An R notebook with instructions and code for obtaining this data from The American Presidency Project will be in the exploratory_notebooks folder soon (just submitted a pull request).

kshaffer commented 7 years ago

Some examples of what's possible are in my personal GitHub repo.

FWIW, this should be a beginner-friendly project, but also open to more advanced algorithmic analysis.

justinstimatze commented 7 years ago

I'm interested in learning R and think this is an interesting project.

kshaffer commented 7 years ago

@justinstimatze Excellent! I was able to scrape all of the GOP speeches, press releases, and campaign statements from January 2015 on and assemble into a single CSV, if that helps you explore: https://github.com/kshaffer/presidencyproject/blob/master/data/gop_2016_candidate_docs.csv

And if you're using this project to learn R, I highly recommend Tidy Text Mining. It's a free ebook explaining tools that might be helpful for this analysis.

ghost commented 7 years ago

This seems like an interesting project. Is it possible for me to join in on this project?

princeatul commented 7 years ago

Hi Kshaffer,

I would like to join this project. I will be working on Pyhton. Is it possible for me to join this project?

bstarling commented 7 years ago

@princeatul Thanks for your interest. All the things @kshaffer mentioned should be doable in python as well. If you're interested I would suggest grabbing the data linked above and try tackle one task from the list in the original post. Ex topic modeling once you have a preliminary jupyter notebook open a PR to add it to the exploratory_notebooks section of this repo. I'm not an expert in this area but I do have this tutorial in my backlog that may help you get started.

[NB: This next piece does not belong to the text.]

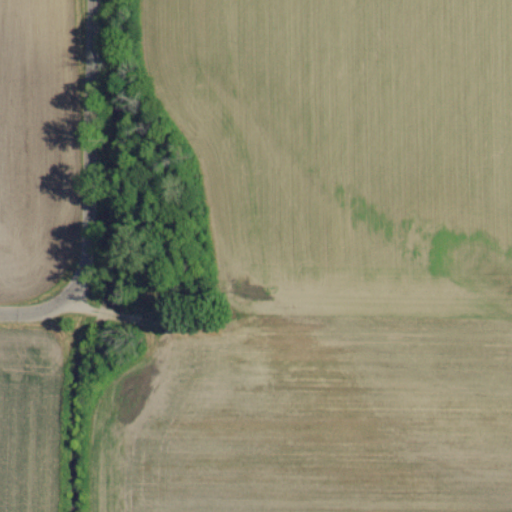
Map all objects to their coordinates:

If you need any help just visit us in #assemble channel on slack or post back here with any questions.

mw0 commented 7 years ago

I don't see it discussed above, so I'll mention that FiveThirtyEight had a very interesting article on using latent semantic analysis for topic modeling reddit groups. Certainly an interesting starting point for those interested in seeing what might be done here.